▼
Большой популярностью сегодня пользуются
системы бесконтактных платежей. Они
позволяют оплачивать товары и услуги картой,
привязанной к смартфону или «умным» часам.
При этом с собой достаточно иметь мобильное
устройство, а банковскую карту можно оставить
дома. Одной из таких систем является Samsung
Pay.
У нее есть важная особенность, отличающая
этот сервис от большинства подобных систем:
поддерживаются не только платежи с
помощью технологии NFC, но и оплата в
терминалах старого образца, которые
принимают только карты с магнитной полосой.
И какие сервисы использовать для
▲
▼
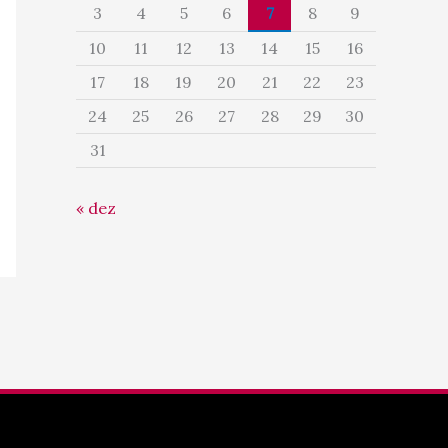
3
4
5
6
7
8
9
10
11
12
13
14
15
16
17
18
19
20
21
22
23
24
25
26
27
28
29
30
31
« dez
▲
#### The problem
From the entries above, restate word for word the lines from the line containing "системы бесконтактных платежей. Они" to the line containing "И какие сервисы использовать для", both ends included, and nothing more.

#### Exercise response
системы бесконтактных платежей. Они
позволяют оплачивать товары и услуги картой,
привязанной к смартфону или «умным» часам.
При этом с собой достаточно иметь мобильное
устройство, а банковскую карту можно оставить
дома. Одной из таких систем является Samsung
Pay.
У нее есть важная особенность, отличающая
этот сервис от большинства подобных систем:
поддерживаются не только платежи с
помощью технологии NFC, но и оплата в
терминалах старого образца, которые
принимают только карты с магнитной полосой.
И какие сервисы использовать для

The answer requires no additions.